Esai-7 Belajar Manajemen Pengelolaan Sampah di TPST Randu Alas
Dosen Pengampu Dr. Arundati Shinta, M.A
Ratu Sabinawangi
24310410204
Kelas Reguler A
Fakultas Psikologi
Universitas Proklamasi 45 Yogyakarta
TPST Randu Alas menjadi ruang belajar nyata tentang bagaimana sampah dikelola secara terstruktur di tingkat komunitas. Kegiatan belajar di TPST ini memberikan pemahaman bahwa pengelolaan sampah bukan sekadar aktivitas teknis memindahkan atau membuang sampah, melainkan sebuah sistem manajemen yang melibatkan perencanaan, pengorganisasian, pelaksanaan, dan pengawasan secara berkelanjutan. Melalui pengamatan langsung, terlihat bahwa keberhasilan TPST Randu Alas tidak hanya ditentukan oleh alat dan teknologi, tetapi juga oleh peran manusia di dalamnya.

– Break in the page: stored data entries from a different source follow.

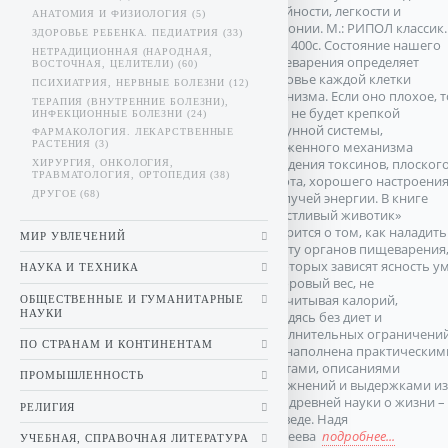
стройности, легкости и
АНАТОМИЯ И ФИЗИОЛОГИЯ (5)
гармонии. М.: РИПОЛ классик.
ЗДОРОВЬЕ РЕБЕНКА. ПЕДИАТРИЯ (33)
2015. 400с. Состояние нашего
НЕТРАДИЦИОННАЯ (НАРОДНАЯ,
пищеварения определяет
ВОСТОЧНАЯ, ЦЕЛИТЕЛИ) (60)
здоровье каждой клетки
ПСИХИАТРИЯ, НЕРВНЫЕ БОЛЕЗНИ (12)
организма. Если оно плохое, т
ТЕРАПИЯ (ВНУТРЕННИЕ БОЛЕЗНИ),
у нас не будет крепкой
ИНФЕКЦИОННЫЕ БОЛЕЗНИ (24)
иммунной системы,
ФАРМАКОЛОГИЯ. ЛЕКАРСТВЕННЫЕ
отлаженного механизма
РАСТЕНИЯ (3)
выведения токсинов, плоског
ХИРУРГИЯ, ОНКОЛОГИЯ,
ТРАВМАТОЛОГИЯ, ОРТОПЕДИЯ (38)
живота, хорошего настроени
ДРУГОЕ (68)
и кипучей энергии. В книге
«Счастливый животик»
говорится о том, как наладить
МИР УВЛЕЧЕНИЙ
работу органов пищеварения
от которых зависят ясность у
НАУКА И ТЕХНИКА
и здоровый вес, не
подсчитывая калорий,
ОБЩЕСТВЕННЫЕ И ГУМАНИТАРНЫЕ
НАУКИ
обходясь без диет и
дополнительных ограничений
ПО СТРАНАМ И КОНТИНЕНТАМ
Она наполнена практическим
советами, описаниями
ПРОМЫШЛЕННОСТЬ
упражнений и выдержками из
книг древней науки о жизни –
РЕЛИГИЯ
аюрведе. Надя
Андреева
подробнее...
УЧЕБНАЯ, СПРАВОЧНАЯ ЛИТЕРАТУРА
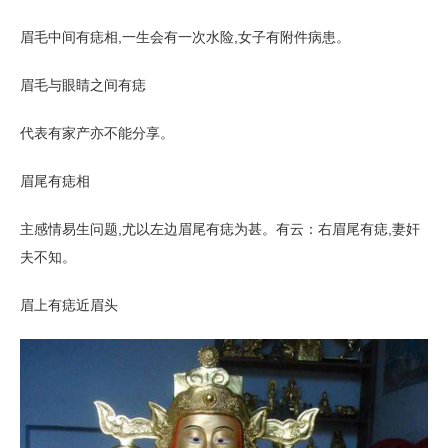
眉毛中间有痣相,一生会有一次水险,女子有附件病患。
眉毛与眼睛之间有痣
代表有家产亦不能分享。
眉尾有痣相
主感情易生问题,尤以左边眉尾有痣为甚。有云：右眉尾有痣,妻奸
夫不知。
眉上有痣近眉头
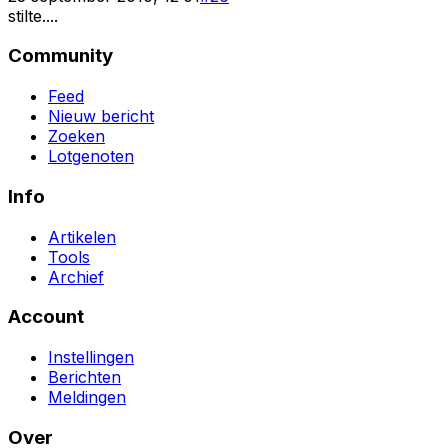
stilte....
Community
Feed
Nieuw bericht
Zoeken
Lotgenoten
Info
Artikelen
Tools
Archief
Account
Instellingen
Berichten
Meldingen
Over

Manajemen pengelolaan sampah di TPST Randu Alas diawali dari proses penerimaan sampah yang berasal dari masyarakat sekitar. Sampah yang masuk dipilah berdasarkan jenisnya, seperti sampah organik, anorganik, dan residu. Proses pemilahan ini menjadi tahap penting karena menentukan alur pengolahan selanjutnya. Sampah organik diolah menjadi kompos, sedangkan sampah anorganik seperti plastik dan kertas dipilah kembali untuk didaur ulang atau dijual ke pihak pengepul. Adapun sampah residu yang tidak dapat diolah akan dikelola lebih lanjut agar tidak mencemari lingkungan.
Dari sisi manajemen sumber daya manusia, TPST Randu Alas menunjukkan pembagian tugas yang jelas di antara para pengelola. Setiap petugas memiliki tanggung jawab tertentu, mulai dari pengangkutan, pemilahan, hingga pengolahan sampah. Pembagian kerja ini membantu proses pengelolaan berjalan lebih efektif dan efisien. Selain itu, kerja sama antarpetugas menjadi kunci utama agar sistem tetap berjalan, mengingat volume sampah yang terus datang setiap hari.

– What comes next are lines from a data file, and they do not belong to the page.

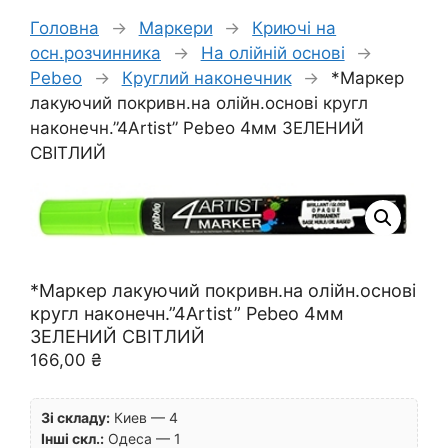
Головна
→
Маркери
→
Криючі на
осн.розчинника
→
На олійній основі
→
Pebeo
→
Круглий наконечник
→
*Маркер
лакуючий покривн.на олійн.основі кругл
наконечн.”4Artist” Pebeo 4мм ЗЕЛЕНИЙ
СВІТЛИЙ
*Маркер лакуючий покривн.на олійн.основі
кругл наконечн.”4Artist” Pebeo 4мм
ЗЕЛЕНИЙ СВІТЛИЙ
166,00
₴
Зі складу:
Киев — 4
Інші скл.:
Одеса — 1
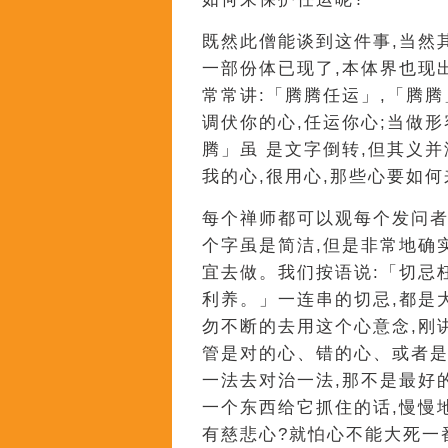
既然此僧能谈到这件事,当然
一部份体已现了,本体界也现
常常讲:「腾腾任运」,「腾
调伏你的心,任运你心;当做
腾」虽 是文字倒转,但其义并
我的心,很用心,那些心要如何
每个禅师都可以观每个发问者
个字虽是简洁,但是非常地确
宜去做。我们按语说:「切忌
利养。」一连串的切忌,都是
勿不断的去用这个心意念,刚
管是对的心、错的心、或者
一法去对治一法,那不是最好
一个东西给它抓住的话,慢慢
有慈悲心?就怕心不能大死一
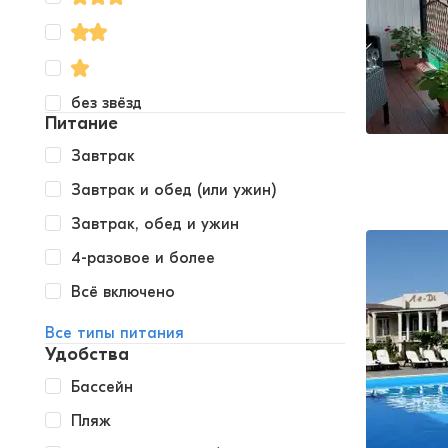
без звёзд
Питание
Завтрак
Завтрак и обед (или ужин)
Завтрак, обед и ужин
4-разовое и более
Всё включено
Все типы питания
Удобства
Бассейн
Пляж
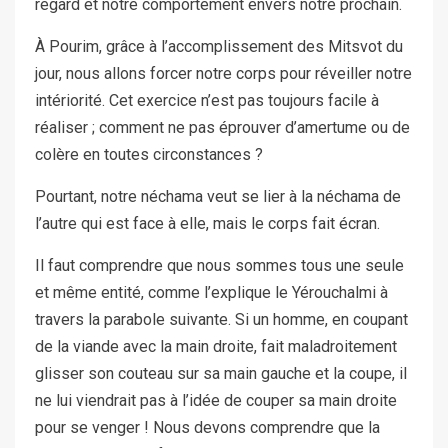
regard et notre comportement envers notre prochain.
À Pourim, grâce à l’accomplissement des Mitsvot du
jour, nous allons forcer notre corps pour réveiller notre
intériorité. Cet exercice n’est pas toujours facile à
réaliser ; comment ne pas éprouver d’amertume ou de
colère en toutes circonstances ?
Pourtant, notre néchama veut se lier à la néchama de
l’autre qui est face à elle, mais le corps fait écran.
Il faut comprendre que nous sommes tous une seule
et même entité, comme l’explique le Yérouchalmi à
travers la parabole suivante. Si un homme, en coupant
de la viande avec la main droite, fait maladroitement
glisser son couteau sur sa main gauche et la coupe, il
ne lui viendrait pas à l’idée de couper sa main droite
pour se venger ! Nous devons comprendre que la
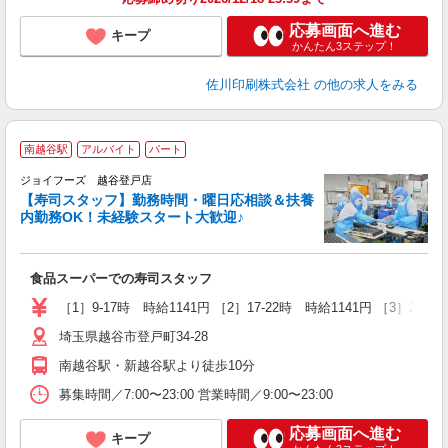
応募画面へ進む
キープ
かんたん3ステップ！
佐川印刷株式会社
の他の求人をみる
南越谷駅
アルバイト
パート
ジョイフーズ 越谷登戸店
【寿司スタッフ】勤務時間・曜日応相談＆扶養
内勤務OK！未経験スタート大歓迎♪
親
未
食品スーパーでの寿司スタッフ
支
躍
［1］9-17時 時給1141円 ［2］17-22時 時給1141円 ［3］22-
埼玉県越谷市登戸町34-28
南越谷駅・新越谷駅より徒歩10分
募集時間／7:00〜23:00 営業時間／9:00〜23:00
応募画面へ進む
キープ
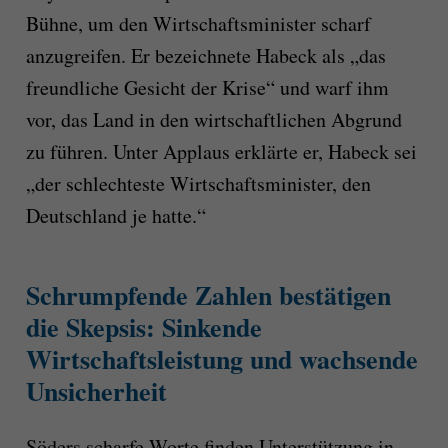
Bühne, um den Wirtschaftsminister scharf
anzugreifen. Er bezeichnete Habeck als „das
freundliche Gesicht der Krise“ und warf ihm
vor, das Land in den wirtschaftlichen Abgrund
zu führen. Unter Applaus erklärte er, Habeck sei
„der schlechteste Wirtschaftsminister, den
Deutschland je hatte.“
Schrumpfende Zahlen bestätigen
die Skepsis: Sinkende
Wirtschaftsleistung und wachsende
Unsicherheit
Söders scharfe Worte finden Unterstützung in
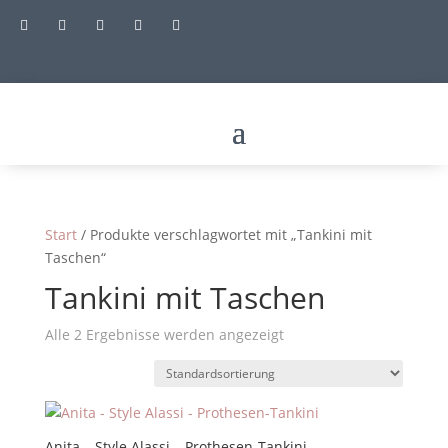





Start
/ Produkte verschlagwortet mit „Tankini mit
Taschen“
Tankini mit Taschen
Alle 2 Ergebnisse werden angezeigt
Anita – Style Alassi – Prothesen-Tankini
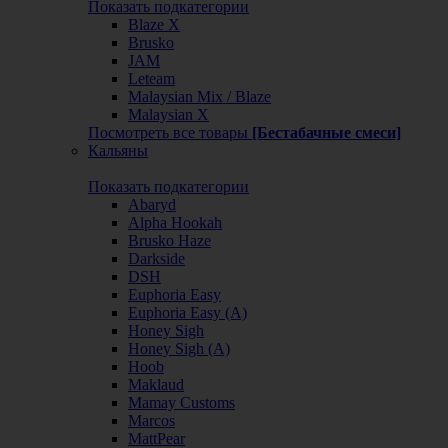
Показать подкатегории
Blaze X
Brusko
JAM
Leteam
Malaysian Mix / Blaze
Malaysian X
Посмотреть все товары
[Бестабачные смеси]
Кальяны
Показать подкатегории
Abaryd
Alpha Hookah
Brusko Haze
Darkside
DSH
Euphoria Easy
Euphoria Easy (А)
Honey Sigh
Honey Sigh (А)
Hoob
Maklaud
Mamay Customs
Marcos
MattPear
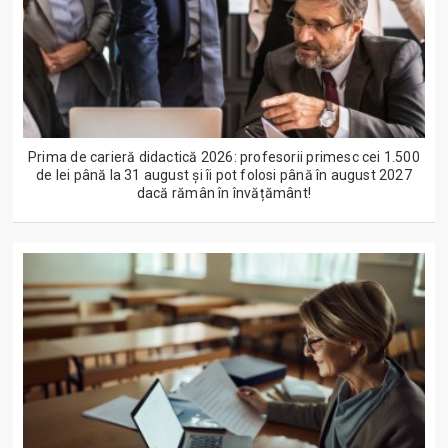
Prima de carieră didactică 2026: profesorii primesc cei 1.500
de lei până la 31 august și îi pot folosi până în august 2027
dacă rămân în învățământ!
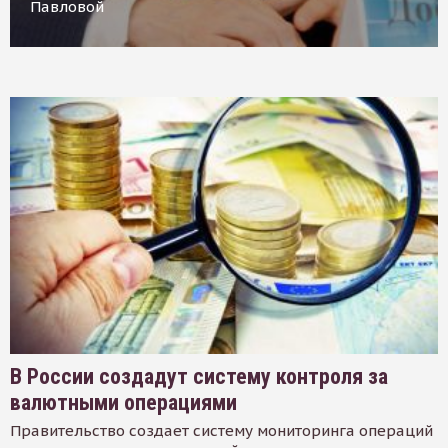
Павловой
В России создадут систему контроля за
валютными операциями
Правительство создает систему мониторинга операций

Aspek manajemen lainnya yang penting adalah pengelolaan sarana dan prasarana. TPST Randu Alas memanfaatkan peralatan sederhana namun fungsional untuk mendukung kegiatan pengolahan sampah. Keterbatasan alat tidak menjadi hambatan utama karena diimbangi dengan kreativitas dan pengalaman para pengelola. Hal ini menunjukkan bahwa manajemen yang baik tidak selalu bergantung pada teknologi canggih, tetapi pada kemampuan mengoptimalkan sumber daya yang ada.

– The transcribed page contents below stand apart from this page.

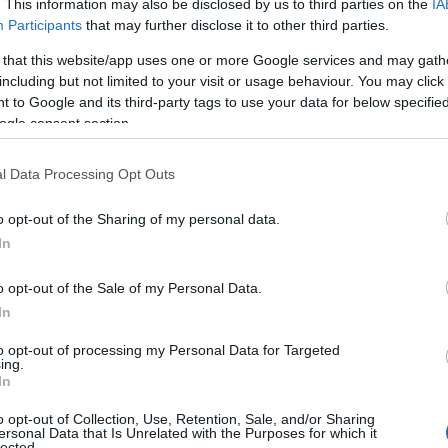
. This information may also be disclosed by us to third parties on the
IA
Participants
that may further disclose it to other third parties.
 that this website/app uses one or more Google services and may gath
including but not limited to your visit or usage behaviour. You may click 
 to Google and its third-party tags to use your data for below specifi
ogle consent section.
l Data Processing Opt Outs
o opt-out of the Sharing of my personal data.
In
o opt-out of the Sale of my Personal Data.
In
to opt-out of processing my Personal Data for Targeted
ing.
In
o opt-out of Collection, Use, Retention, Sale, and/or Sharing
a e una rivelazione la trasmissione
Il Circolo
ersonal Data that Is Unrelated with the Purposes for which it
lected.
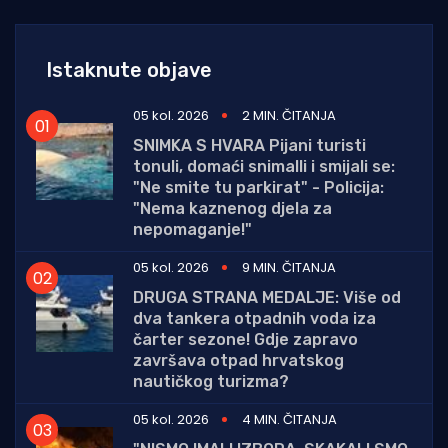
Istaknute objave
05 kol. 2026
2 MIN. ČITANJA
SNIMKA S HVARA Pijani turisti
tonuli, domaći snimalli i smijali se:
"Ne smite tu parkirat" - Policija:
"Nema kaznenog djela za
nepomaganje!"
05 kol. 2026
9 MIN. ČITANJA
DRUGA STRANA MEDALJE: Više od
dva tankera otpadnih voda iza
čarter sezone! Gdje zapravo
završava otpad hrvatskog
nautičkog turizma?
05 kol. 2026
4 MIN. ČITANJA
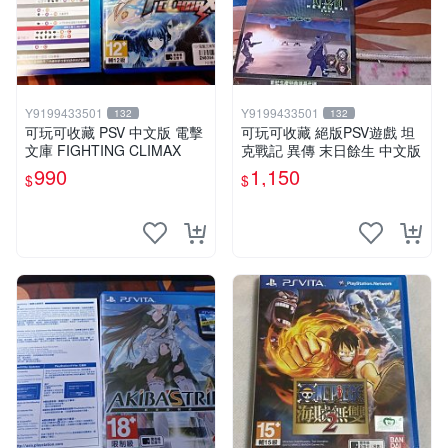
Y9199433501
Y9199433501
132
132
可玩可收藏 PSV 中文版 電擊
可玩可收藏 絕版PSV遊戲 坦
文庫 FIGHTING CLIMAX
克戰記 異傳 末日餘生 中文版
990
1,150
$
$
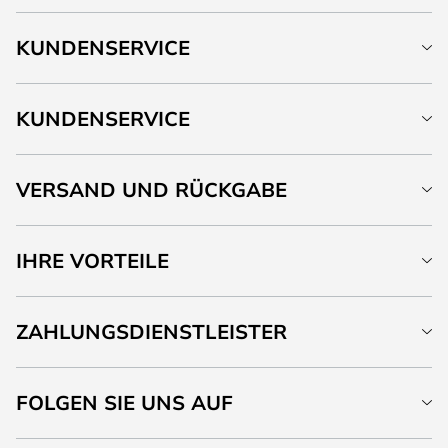
KUNDENSERVICE
KUNDENSERVICE
VERSAND UND RÜCKGABE
IHRE VORTEILE
ZAHLUNGSDIENSTLEISTER
FOLGEN SIE UNS AUF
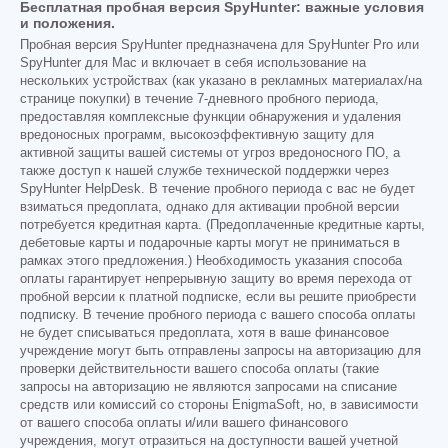
Бесплатная пробная версия SpyHunter: важные условия
и положения.
Пробная версия SpyHunter предназначена для SpyHunter Pro или
SpyHunter для Mac и включает в себя использование на
нескольких устройствах (как указано в рекламных материалах/на
странице покупки) в течение 7-дневного пробного периода,
предоставляя комплексные функции обнаружения и удаления
вредоносных программ, высокоэффективную защиту для
активной защиты вашей системы от угроз вредоносного ПО, а
также доступ к нашей службе технической поддержки через
SpyHunter HelpDesk. В течение пробного периода с вас не будет
взиматься предоплата, однако для активации пробной версии
потребуется кредитная карта. (Предоплаченные кредитные карты,
дебетовые карты и подарочные карты могут не приниматься в
рамках этого предложения.) Необходимость указания способа
оплаты гарантирует непрерывную защиту во время перехода от
пробной версии к платной подписке, если вы решите приобрести
подписку. В течение пробного периода с вашего способа оплаты
не будет списываться предоплата, хотя в ваше финансовое
учреждение могут быть отправлены запросы на авторизацию для
проверки действительности вашего способа оплаты (такие
запросы на авторизацию не являются запросами на списание
средств или комиссий со стороны EnigmaSoft, но, в зависимости
от вашего способа оплаты и/или вашего финансового
учреждения, могут отразиться на доступности вашей учетной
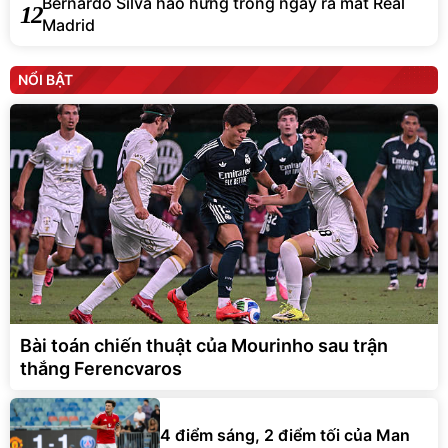
Bernardo Silva hào hứng trong ngày ra mắt Real
12
Madrid
NỔI BẬT
Bài toán chiến thuật của Mourinho sau trận
thắng Ferencvaros
4 điểm sáng, 2 điểm tối của Man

Melalui proses belajar di TPST Randu Alas, muncul kesadaran bahwa pengelolaan sampah membutuhkan keterlibatan semua pihak, termasuk masyarakat sebagai penghasil sampah. TPST bukan hanya tempat pengolahan, tetapi juga pusat edukasi lingkungan. Dengan manajemen yang tertata dan berorientasi pada keberlanjutan, TPST Randu Alas menjadi contoh bahwa pengelolaan sampah di tingkat lokal dapat memberikan dampak positif bagi lingkungan dan masyarakat sekitar.